Redattore Sociale – Lorenzo Bagnoli – 13 dicembre 2013

malalai joya bonn 400MILANO – “Il mio Paese è solo una maschera di democrazia. Il 25 per cento del Parlamento è sì composto da donne, ma fanno tutte parte di partiti fondamentalisti o sono conniventi con i signori della guerra”.

Malalai Joya, ex parlamentare afghana, punta il dito contro il governo fantoccio che sta al potere a Kabul. Classe 1978, Joya dal 2003 viaggia in tutto il mondo per dare voce alle donne che ogni giorno vengono uccise in Afghanistan.

E per denunciare quelle che si allineano al potere.   Una condizione che la obbliga a vivere sotto scorta e a cambiare luogo di residenza di continuo. Ma Joya non vuole lasciare Kabul: “Già delle campagne della stampa di regime mi hanno descritto come un’attivista che abita all’estero e non conosce l’Afghanistan. Non è vero”. Non ha paura di mostrare i volti delle vittime, sia dei bombardamenti Nato che dei talebani.

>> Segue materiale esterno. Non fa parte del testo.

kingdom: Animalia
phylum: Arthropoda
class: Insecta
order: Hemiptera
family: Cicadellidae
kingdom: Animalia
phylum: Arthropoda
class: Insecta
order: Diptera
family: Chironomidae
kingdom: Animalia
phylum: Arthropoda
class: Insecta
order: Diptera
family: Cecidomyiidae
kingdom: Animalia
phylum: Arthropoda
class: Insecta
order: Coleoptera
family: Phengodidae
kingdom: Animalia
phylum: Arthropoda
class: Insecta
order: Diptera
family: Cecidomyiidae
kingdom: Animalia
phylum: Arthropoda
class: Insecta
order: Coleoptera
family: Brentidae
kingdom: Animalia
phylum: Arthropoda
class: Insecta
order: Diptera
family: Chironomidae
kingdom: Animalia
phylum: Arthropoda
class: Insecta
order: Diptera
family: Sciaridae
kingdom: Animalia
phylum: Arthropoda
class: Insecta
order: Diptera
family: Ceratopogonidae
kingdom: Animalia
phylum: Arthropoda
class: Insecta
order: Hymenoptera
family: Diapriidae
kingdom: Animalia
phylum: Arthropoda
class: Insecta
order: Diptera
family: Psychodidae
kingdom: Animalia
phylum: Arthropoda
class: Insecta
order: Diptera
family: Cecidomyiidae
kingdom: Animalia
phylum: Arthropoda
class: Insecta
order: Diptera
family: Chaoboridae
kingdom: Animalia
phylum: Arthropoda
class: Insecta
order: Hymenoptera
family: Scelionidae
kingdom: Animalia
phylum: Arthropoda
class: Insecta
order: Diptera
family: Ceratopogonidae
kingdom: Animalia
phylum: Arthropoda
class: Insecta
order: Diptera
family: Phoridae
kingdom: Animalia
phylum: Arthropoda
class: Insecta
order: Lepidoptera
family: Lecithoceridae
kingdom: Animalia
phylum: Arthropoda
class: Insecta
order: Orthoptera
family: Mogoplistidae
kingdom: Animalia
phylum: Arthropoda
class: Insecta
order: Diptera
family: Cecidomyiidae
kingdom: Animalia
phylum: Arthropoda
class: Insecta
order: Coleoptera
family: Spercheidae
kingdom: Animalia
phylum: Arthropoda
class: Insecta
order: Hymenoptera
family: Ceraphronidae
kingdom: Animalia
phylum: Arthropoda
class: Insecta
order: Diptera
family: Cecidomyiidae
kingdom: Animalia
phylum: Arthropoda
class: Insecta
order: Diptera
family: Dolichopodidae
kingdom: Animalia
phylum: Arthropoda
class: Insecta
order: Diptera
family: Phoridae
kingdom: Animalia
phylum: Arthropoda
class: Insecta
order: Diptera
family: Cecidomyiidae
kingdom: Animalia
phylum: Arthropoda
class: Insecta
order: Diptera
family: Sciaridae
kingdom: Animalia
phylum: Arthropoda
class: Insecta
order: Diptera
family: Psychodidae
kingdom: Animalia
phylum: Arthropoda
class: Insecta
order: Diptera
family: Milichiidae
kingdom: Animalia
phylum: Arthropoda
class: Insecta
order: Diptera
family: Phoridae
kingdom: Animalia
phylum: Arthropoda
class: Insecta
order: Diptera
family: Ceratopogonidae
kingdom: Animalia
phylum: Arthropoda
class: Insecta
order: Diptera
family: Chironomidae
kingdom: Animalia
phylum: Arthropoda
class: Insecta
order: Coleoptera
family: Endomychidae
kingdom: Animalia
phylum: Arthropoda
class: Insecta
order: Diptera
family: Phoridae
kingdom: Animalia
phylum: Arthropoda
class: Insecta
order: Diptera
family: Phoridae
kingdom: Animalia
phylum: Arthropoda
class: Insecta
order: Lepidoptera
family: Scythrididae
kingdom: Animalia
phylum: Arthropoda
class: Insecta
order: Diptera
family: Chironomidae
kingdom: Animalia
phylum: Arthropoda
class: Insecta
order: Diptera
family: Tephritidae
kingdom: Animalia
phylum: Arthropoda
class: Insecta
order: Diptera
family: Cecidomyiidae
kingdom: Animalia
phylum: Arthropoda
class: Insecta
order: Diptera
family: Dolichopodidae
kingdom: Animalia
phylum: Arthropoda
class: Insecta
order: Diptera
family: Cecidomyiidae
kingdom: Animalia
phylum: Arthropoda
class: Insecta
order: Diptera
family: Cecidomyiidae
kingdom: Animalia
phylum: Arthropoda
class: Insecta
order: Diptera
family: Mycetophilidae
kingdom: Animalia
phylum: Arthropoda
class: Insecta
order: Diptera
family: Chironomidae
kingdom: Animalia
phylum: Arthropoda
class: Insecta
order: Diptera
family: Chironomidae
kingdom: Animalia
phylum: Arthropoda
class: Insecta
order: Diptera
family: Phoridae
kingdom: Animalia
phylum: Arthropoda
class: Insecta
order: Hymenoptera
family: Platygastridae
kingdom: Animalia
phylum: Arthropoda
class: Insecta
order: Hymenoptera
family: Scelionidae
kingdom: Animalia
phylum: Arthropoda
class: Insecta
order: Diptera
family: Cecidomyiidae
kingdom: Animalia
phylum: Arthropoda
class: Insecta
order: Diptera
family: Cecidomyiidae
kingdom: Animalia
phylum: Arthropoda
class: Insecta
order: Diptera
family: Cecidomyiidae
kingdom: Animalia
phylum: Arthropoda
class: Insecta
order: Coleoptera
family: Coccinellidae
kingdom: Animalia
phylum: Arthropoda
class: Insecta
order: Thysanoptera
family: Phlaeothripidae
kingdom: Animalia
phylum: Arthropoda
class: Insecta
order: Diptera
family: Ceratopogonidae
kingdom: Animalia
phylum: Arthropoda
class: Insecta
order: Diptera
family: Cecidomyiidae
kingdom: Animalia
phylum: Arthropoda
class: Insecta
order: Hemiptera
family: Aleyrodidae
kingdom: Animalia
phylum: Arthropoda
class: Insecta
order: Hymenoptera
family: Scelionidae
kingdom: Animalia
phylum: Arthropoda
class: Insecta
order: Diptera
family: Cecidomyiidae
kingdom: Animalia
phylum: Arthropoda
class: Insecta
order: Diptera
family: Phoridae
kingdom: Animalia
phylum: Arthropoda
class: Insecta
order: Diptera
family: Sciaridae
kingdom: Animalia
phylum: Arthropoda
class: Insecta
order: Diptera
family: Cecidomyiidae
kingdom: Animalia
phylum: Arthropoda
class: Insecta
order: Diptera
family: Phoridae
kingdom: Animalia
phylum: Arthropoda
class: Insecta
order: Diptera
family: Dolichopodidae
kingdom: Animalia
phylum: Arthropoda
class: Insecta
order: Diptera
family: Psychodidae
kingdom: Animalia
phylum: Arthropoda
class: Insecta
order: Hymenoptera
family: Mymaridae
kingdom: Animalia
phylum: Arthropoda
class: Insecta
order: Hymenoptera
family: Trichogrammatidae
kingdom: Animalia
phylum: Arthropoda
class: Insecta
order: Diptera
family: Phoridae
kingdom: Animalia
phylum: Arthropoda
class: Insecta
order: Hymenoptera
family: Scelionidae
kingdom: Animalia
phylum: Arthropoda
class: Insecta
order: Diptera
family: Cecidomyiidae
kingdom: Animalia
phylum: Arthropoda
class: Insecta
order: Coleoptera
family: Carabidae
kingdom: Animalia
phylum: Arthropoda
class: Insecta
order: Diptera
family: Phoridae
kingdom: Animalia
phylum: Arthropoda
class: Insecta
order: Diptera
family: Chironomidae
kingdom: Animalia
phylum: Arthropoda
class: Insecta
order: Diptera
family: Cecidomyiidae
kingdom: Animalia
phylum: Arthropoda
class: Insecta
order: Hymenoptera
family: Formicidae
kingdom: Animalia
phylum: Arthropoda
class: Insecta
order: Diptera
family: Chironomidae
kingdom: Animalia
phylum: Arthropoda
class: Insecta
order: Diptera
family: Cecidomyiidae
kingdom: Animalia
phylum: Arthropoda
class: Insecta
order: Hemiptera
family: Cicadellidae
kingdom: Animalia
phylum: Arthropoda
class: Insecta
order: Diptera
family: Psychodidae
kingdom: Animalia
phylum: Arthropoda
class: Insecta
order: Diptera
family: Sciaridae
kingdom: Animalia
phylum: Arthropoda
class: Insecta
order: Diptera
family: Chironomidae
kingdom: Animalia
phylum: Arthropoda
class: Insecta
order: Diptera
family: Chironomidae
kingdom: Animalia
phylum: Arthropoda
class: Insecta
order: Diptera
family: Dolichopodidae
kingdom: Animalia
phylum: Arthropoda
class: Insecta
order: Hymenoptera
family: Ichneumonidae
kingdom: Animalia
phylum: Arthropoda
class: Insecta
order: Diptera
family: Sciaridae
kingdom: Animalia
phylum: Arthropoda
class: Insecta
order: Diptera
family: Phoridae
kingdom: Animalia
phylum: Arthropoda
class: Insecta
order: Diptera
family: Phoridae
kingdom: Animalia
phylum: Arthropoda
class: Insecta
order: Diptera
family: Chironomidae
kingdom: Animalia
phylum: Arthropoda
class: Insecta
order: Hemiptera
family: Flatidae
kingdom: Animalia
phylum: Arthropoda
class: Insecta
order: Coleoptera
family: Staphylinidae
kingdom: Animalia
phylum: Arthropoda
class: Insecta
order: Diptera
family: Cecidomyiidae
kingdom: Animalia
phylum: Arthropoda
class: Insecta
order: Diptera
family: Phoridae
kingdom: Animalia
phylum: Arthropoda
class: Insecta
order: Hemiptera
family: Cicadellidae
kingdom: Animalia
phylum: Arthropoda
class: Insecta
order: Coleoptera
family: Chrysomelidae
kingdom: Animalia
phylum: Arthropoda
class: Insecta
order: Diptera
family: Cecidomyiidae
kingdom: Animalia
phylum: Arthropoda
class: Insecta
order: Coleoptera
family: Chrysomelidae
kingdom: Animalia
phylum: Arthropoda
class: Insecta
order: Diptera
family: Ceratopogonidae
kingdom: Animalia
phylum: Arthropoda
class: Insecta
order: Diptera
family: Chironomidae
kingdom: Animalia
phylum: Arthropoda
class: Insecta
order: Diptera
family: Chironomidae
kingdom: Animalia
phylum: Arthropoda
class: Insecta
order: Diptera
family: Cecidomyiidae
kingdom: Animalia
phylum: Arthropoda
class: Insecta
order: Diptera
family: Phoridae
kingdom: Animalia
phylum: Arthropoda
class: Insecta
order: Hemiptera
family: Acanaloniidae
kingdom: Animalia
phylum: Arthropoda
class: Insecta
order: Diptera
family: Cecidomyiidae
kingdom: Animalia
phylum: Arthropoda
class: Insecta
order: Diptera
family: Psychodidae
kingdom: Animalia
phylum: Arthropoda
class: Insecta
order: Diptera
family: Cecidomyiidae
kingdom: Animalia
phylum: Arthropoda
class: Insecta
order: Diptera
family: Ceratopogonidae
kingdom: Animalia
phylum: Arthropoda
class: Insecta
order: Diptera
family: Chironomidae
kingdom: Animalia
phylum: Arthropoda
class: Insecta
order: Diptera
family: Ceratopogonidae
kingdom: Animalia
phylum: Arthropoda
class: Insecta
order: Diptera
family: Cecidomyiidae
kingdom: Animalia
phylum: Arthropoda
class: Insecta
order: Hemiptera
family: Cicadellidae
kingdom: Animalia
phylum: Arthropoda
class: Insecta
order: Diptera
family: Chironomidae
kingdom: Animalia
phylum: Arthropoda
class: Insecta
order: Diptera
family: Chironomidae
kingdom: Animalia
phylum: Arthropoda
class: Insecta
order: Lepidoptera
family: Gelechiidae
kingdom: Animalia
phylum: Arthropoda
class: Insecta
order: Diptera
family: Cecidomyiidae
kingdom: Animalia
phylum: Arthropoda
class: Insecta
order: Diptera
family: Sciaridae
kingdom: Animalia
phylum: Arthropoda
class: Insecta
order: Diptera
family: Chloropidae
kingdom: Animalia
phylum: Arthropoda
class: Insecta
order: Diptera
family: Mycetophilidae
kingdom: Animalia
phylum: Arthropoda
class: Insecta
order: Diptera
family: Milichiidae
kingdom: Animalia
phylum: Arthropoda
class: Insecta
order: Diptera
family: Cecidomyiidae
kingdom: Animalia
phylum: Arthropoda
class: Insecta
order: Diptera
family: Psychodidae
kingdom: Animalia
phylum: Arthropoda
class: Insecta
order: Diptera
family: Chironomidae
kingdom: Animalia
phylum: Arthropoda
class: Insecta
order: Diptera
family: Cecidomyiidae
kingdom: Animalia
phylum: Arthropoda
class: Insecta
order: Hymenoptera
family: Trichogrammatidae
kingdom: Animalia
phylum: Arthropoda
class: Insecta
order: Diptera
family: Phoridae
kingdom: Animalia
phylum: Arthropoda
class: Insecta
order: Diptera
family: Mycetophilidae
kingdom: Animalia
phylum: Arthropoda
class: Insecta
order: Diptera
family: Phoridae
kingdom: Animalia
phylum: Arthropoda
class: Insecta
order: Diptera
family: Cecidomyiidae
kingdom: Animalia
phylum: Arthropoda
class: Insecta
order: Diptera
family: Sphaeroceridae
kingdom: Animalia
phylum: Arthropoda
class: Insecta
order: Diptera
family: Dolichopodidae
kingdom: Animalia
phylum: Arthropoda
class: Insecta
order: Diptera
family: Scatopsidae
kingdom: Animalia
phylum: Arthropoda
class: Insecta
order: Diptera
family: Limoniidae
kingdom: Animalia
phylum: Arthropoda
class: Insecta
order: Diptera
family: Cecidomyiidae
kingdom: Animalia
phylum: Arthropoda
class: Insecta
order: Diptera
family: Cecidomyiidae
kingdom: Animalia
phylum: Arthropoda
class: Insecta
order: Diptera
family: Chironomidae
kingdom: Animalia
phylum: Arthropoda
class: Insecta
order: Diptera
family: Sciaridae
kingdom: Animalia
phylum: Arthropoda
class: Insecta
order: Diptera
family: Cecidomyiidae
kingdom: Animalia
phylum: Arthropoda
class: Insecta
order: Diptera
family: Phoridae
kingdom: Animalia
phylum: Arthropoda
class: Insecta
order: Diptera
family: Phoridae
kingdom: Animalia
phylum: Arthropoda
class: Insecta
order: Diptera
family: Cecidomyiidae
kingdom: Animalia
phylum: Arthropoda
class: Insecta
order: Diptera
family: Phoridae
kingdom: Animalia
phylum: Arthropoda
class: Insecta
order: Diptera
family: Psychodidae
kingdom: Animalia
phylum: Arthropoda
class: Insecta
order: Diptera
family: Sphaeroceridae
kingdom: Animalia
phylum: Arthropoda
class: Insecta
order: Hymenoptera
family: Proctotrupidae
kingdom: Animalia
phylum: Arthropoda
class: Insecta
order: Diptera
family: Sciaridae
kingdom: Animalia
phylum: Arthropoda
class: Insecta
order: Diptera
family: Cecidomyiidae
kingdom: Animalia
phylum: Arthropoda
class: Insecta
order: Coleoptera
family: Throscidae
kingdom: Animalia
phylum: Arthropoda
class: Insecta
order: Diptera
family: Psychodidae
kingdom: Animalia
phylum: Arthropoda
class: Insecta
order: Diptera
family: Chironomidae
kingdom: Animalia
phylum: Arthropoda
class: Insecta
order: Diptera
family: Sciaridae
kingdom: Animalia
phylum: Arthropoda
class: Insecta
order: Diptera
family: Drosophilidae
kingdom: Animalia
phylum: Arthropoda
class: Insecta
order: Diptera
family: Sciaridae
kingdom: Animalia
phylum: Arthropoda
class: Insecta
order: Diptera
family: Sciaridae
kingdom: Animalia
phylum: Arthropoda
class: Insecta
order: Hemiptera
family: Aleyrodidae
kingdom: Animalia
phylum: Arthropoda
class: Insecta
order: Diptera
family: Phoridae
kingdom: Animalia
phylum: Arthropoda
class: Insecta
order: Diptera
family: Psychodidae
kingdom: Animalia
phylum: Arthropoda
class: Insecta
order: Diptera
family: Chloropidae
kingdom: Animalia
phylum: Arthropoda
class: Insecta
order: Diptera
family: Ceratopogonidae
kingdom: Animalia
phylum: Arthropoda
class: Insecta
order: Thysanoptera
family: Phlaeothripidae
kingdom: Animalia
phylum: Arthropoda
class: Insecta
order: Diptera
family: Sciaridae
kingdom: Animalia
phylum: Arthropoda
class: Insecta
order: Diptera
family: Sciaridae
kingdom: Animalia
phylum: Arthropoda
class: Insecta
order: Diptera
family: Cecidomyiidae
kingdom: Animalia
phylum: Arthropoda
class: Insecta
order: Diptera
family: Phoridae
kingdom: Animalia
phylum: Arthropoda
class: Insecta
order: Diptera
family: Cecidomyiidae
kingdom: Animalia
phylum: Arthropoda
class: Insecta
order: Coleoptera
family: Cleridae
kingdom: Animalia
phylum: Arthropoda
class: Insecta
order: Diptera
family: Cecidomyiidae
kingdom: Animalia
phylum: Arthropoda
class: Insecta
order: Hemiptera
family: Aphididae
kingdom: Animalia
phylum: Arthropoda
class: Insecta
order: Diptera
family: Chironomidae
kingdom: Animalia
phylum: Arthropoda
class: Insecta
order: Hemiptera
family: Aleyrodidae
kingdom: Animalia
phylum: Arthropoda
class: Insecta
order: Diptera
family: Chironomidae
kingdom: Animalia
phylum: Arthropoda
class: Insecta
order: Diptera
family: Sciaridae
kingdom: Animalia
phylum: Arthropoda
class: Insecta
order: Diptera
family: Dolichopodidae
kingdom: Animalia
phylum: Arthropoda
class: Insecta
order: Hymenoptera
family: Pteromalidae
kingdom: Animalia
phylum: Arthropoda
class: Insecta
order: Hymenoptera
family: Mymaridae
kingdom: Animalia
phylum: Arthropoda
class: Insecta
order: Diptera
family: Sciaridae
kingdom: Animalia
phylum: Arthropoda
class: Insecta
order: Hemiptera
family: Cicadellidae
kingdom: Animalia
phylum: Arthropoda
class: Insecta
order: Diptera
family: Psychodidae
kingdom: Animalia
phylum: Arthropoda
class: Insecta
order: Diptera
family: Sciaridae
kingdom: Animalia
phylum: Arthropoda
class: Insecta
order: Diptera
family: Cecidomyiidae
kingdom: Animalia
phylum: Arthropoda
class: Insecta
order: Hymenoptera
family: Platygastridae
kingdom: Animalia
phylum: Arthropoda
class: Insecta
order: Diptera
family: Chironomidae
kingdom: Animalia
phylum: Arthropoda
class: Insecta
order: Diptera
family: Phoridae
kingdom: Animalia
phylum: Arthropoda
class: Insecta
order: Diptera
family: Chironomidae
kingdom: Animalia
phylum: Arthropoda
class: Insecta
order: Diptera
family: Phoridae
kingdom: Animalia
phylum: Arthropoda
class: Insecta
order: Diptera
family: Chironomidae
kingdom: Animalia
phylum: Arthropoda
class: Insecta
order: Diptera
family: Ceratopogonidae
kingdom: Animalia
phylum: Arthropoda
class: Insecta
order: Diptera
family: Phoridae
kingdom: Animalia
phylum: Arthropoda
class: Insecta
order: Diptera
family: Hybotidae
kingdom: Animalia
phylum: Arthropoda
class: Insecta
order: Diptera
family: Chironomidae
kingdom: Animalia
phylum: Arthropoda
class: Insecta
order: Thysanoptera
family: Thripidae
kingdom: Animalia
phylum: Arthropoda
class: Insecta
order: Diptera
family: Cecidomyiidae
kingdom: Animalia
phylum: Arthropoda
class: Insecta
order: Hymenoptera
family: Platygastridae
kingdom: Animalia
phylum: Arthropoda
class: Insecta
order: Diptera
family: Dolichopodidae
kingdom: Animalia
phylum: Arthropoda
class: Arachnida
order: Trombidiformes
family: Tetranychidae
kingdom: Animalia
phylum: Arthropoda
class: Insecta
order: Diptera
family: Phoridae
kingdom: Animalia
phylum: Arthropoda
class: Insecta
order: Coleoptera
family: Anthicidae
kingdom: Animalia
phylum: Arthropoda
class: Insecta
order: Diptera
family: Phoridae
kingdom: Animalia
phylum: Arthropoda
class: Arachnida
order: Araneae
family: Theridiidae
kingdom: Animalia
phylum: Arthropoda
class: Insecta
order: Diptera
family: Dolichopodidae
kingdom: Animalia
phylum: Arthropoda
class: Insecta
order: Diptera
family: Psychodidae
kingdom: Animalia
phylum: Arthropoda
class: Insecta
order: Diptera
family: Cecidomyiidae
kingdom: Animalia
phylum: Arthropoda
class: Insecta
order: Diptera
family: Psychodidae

Lo fa in una galleria fotografica che dà corpo alle sue parole. Malalai Joya è a Milano per denunciare quanto sta accadendo nel suo Paese. Ad invitarla è stato il Coordinamento Italiano di Sostegno alle Donne Afghane (Cisda), gruppo pacifista e contro la discriminazione di genere nato per dare voce alle associazioni femministe in Afghanistan.
IL Cisda si è sempre schierato contro la guerra in Afghanistan e Malalai Joya ha dato il volto alle migliaia di donne che si sono opposte all’intervento militare.